The Petrified Condom
by
Book Details
About the Book
Meet the cast of The Petrified Condom
Candace Walton - first date - gladly accepts big sister Audrea's makeup ... but declines gift number two - a condom. Twenty years and two kids later there's suddenly knocking at a door ... she's supposed to have weddingly welded shut.
Audrea - single-handed crusader - freelances her way through life's war zones ... battling bosses, bottles and her brother-in-law.
Spring - rock-and-roll survivor (barely) - lists everything she wants in a partner ... but forgets to specify which sex
Ruth - widowed, childless - life seems as good as it's gonna get ... until she's struck by postmenopausal resurrection
Marjory - workaholic - has everything but the kid ... plan "B" won't require small talk or changing sheets
When Candace's suburban life is catalyzed by a pair of smashed tail lights, she wakes up to find a revolution going on around and within her.

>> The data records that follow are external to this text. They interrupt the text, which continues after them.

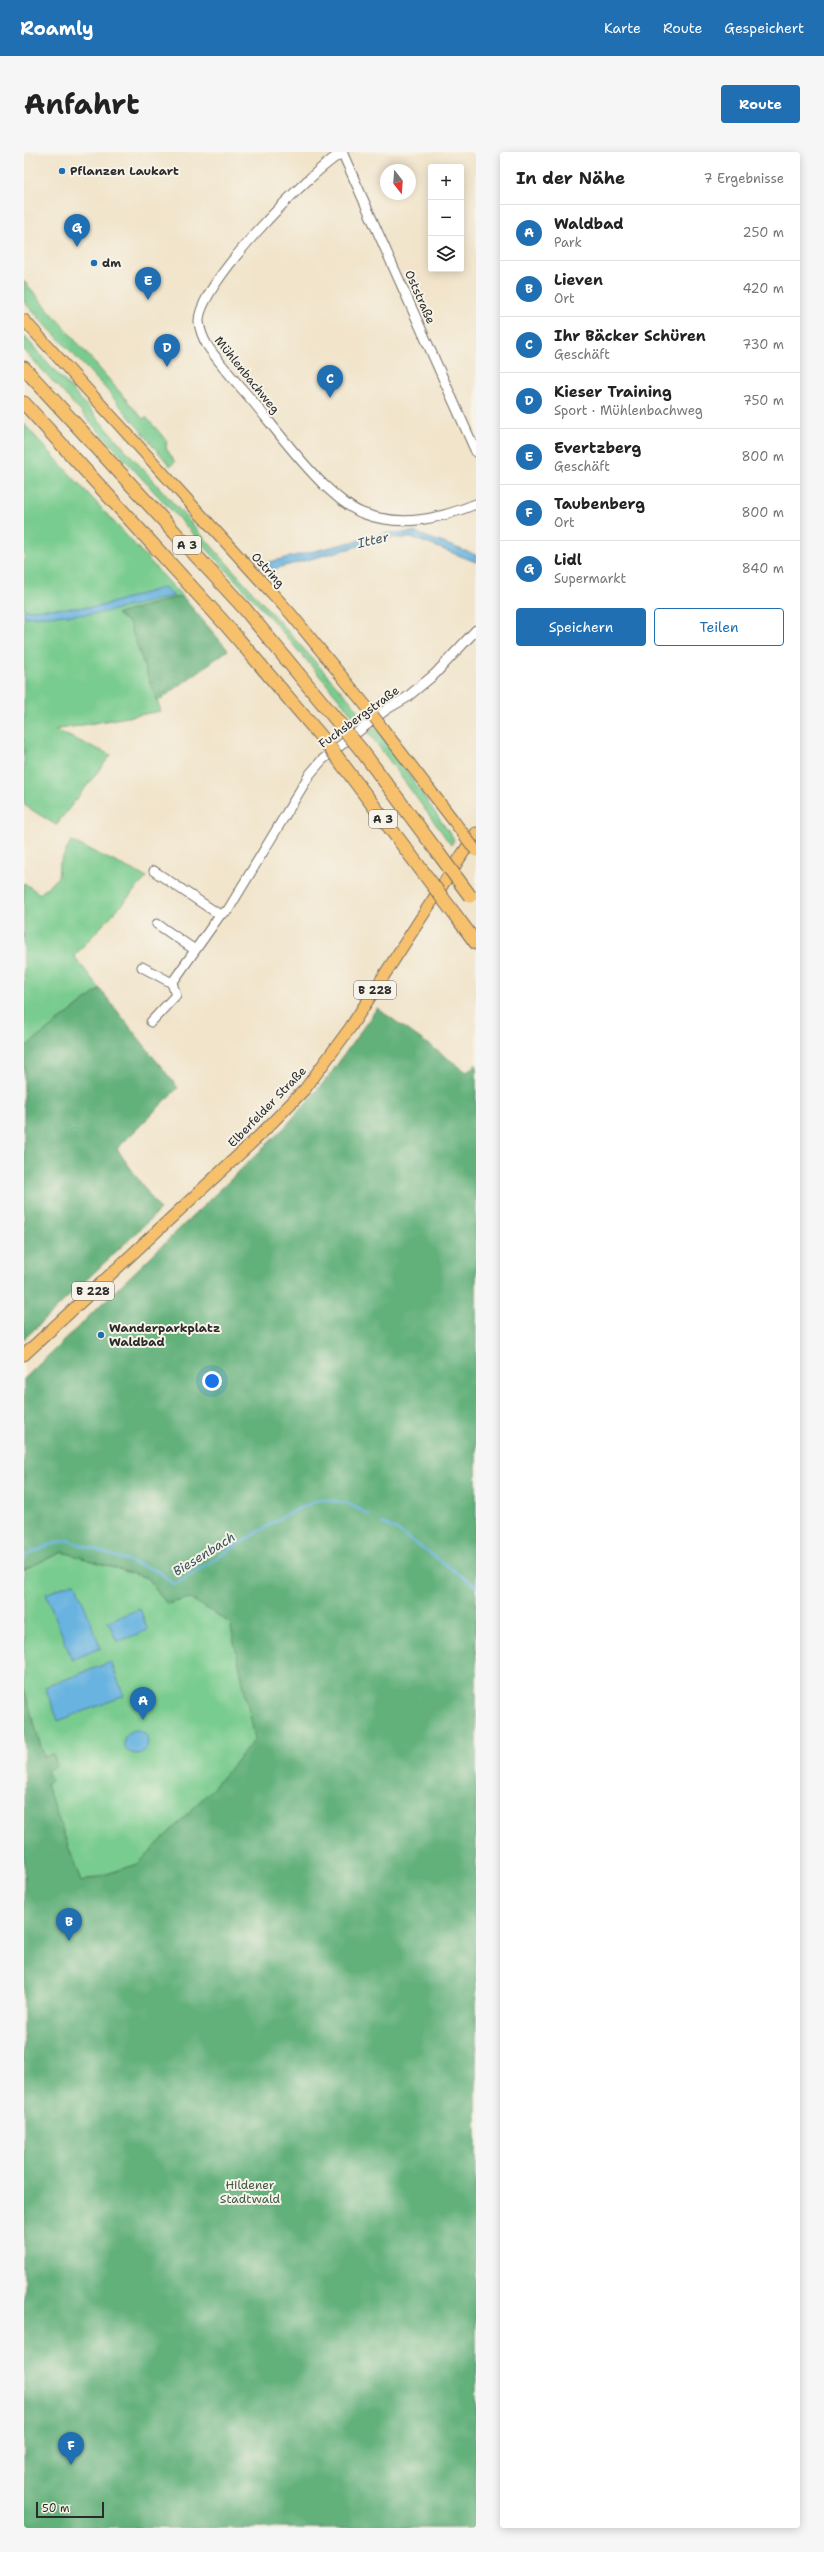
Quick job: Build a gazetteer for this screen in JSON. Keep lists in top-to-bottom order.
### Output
{
  "streets": {
    "highway": ["A 3"],
    "main road": ["Ostring", "B 228", "Elberfelder Straße"],
    "street": ["Oststraße", "Mühlenbachweg", "Fuchsbergstraße"]
  },
  "crossings": [
    ["Oststraße", "Mühlenbachweg"]
  ],
  "water": ["Itter", "Biesenbach"],
  "parks": ["Hildener Stadtwald"],
  "places": ["Pflanzen Laukart", "dm", "Wanderparkplatz Waldbad"],
  "scale_bar": "50 m",
  "north": "bottom",
  "page": {
    "header": "Roamly",
    "nav": ["Karte", "Route", "Gespeichert"],
    "title": "Anfahrt",
    "buttons": [
      "Route",
      ["Speichern", "Teilen"]
    ],
    "heading": ["In der Nähe", "7 Ergebnisse"],
    "map_buttons": ["+", "−"],
    "list": [
      {
        "mark": "A",
        "name": "Waldbad",
        "note": "Park",
        "value": "250 m"
      },
      {
        "mark": "B",
        "name": "Lieven",
        "note": "Ort",
        "value": "420 m"
      },
      {
        "mark": "C",
        "name": "Ihr Bäcker Schüren",
        "note": "Geschäft",
        "value": "730 m"
      },
      {
        "mark": "D",
        "name": "Kieser Training",
        "note": "Sport · Mühlenbachweg",
        "value": "750 m"
      },
      {
        "mark": "E",
        "name": "Evertzberg",
        "note": "Geschäft",
        "value": "800 m"
      },
      {
        "mark": "F",
        "name": "Taubenberg",
        "note": "Ort",
        "value": "800 m"
      },
      {
        "mark": "G",
        "name": "Lidl",
        "note": "Supermarkt",
        "value": "840 m"
      }
    ],
    "pins": [
      "G",
      "E",
      "D",
      "C",
      "A",
      "B",
      "F"
    ],
    "scale": "50 m"
  }
}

She might find a life more worth living ... if she can dig herself out of a Costa Orchidean jungle alive.
Join the excavation as the girls go digging - Petrified Condoms - in backroads, backseats and bedrooms. "Happily ever after" may falter, but friends stick around.

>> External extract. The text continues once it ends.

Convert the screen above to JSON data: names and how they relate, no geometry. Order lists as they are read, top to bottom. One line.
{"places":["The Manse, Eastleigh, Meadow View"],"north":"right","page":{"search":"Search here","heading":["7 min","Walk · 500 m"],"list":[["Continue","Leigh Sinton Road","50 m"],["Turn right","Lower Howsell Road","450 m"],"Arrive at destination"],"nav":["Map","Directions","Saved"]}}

And hasn't destiny always got something else up his sleeve?
... or elsewhere
About the Author
Between covering wars and other disasters on the African continent, journalist Elaine Eliah scripted "social marketing" video, theater, and radio soaps, pitching - you guessed it - condoms.
Abandoning hometown Niagara as soon as she was eighteen, Elaine's never stopped roving. She's driven across the US more times than she can count and sailed into more islands than she can remember names. From Lebanon and Iran, through the South Pacific, to Rwanda and Uganda, she's flipped burgers, planted cabbage and delivered yachts to finance another voyage. She's worked in TV, tugboats and "The Buffalo Gals" Bluegrass Band. Though a university degree hasn't hurt her yet, that certainly isn't what makes her living or laughter as she barges her way through the world.
Elaine lives in Venice, Italy today where no one shoots at her while she writes travel guides for Fodor's and other non-violent stories about food, boats and people. Whether residence since 1999 constitutes permanence, she's got no idea, but she's certainly clear about this: the only thing she doesn't want to die of - is boredom.